### Instrucción de trabajo 1:
Según el texto sobre Amparo, ¿cuánto tiempo hace que ella vive en Caballo Cocha?
### Instrucción de trabajo 2:
Transcribe sin cambios el pasaje del texto sobre Amparo que va de "Ya me había" a "consumo de drogas.", ambos incluidos.

Raramente ocurre que una persona que veo por primera vez
y con quien paso apenas un rato me cause un impacto semejante. Se llama
Amparo y es la señora que ocupa el centro de la foto. Fue el otro día en
Caballo Cocha, donde ella vive hace unos dieciocho años, según me contó. Desde
entonces me acompaña la exquisita melodía de su humildad robusta.
Ya me había
hablado Matías de ella, y seguro que eso me predispuso positivamente, pero
conocerla superó todas mis previsiones. Se trataba de conversar con el equipo
de Manos Unidas (Mariana y José, en los extremos de la imagen) acerca de las
problemáticas sociales de Caballo Cocha, que es la única población del
Vicariato que puede considerarse una ciudad, y con todos los aderezos de la
frontera: conflictividad, migración masiva, desempleo, violencia, trata,
abusos, narcotráfico y por supuesto consumo de drogas.

### Registros listados:
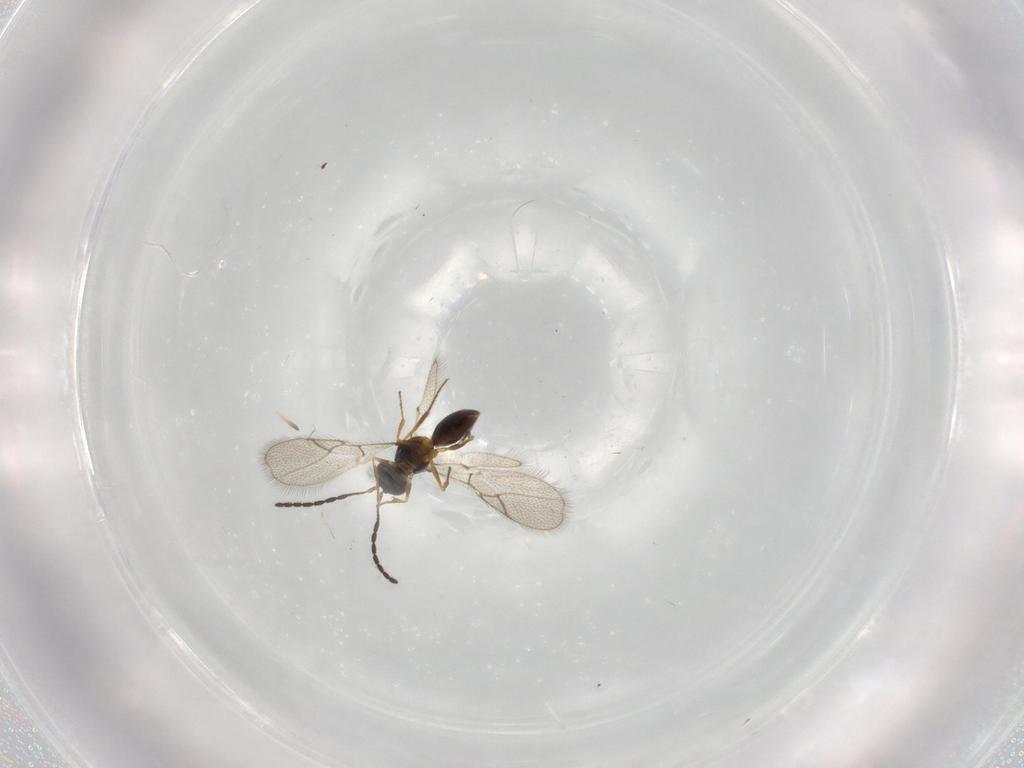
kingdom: Animalia
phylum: Arthropoda
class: Insecta
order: Hymenoptera
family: Figitidae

### Resultado 1:
Unos dieciocho años.

### Resultado 2:
Ya me había
hablado Matías de ella, y seguro que eso me predispuso positivamente, pero
conocerla superó todas mis previsiones. Se trataba de conversar con el equipo
de Manos Unidas (Mariana y José, en los extremos de la imagen) acerca de las
problemáticas sociales de Caballo Cocha, que es la única población del
Vicariato que puede considerarse una ciudad, y con todos los aderezos de la
frontera: conflictividad, migración masiva, desempleo, violencia, trata,
abusos, narcotráfico y por supuesto consumo de drogas.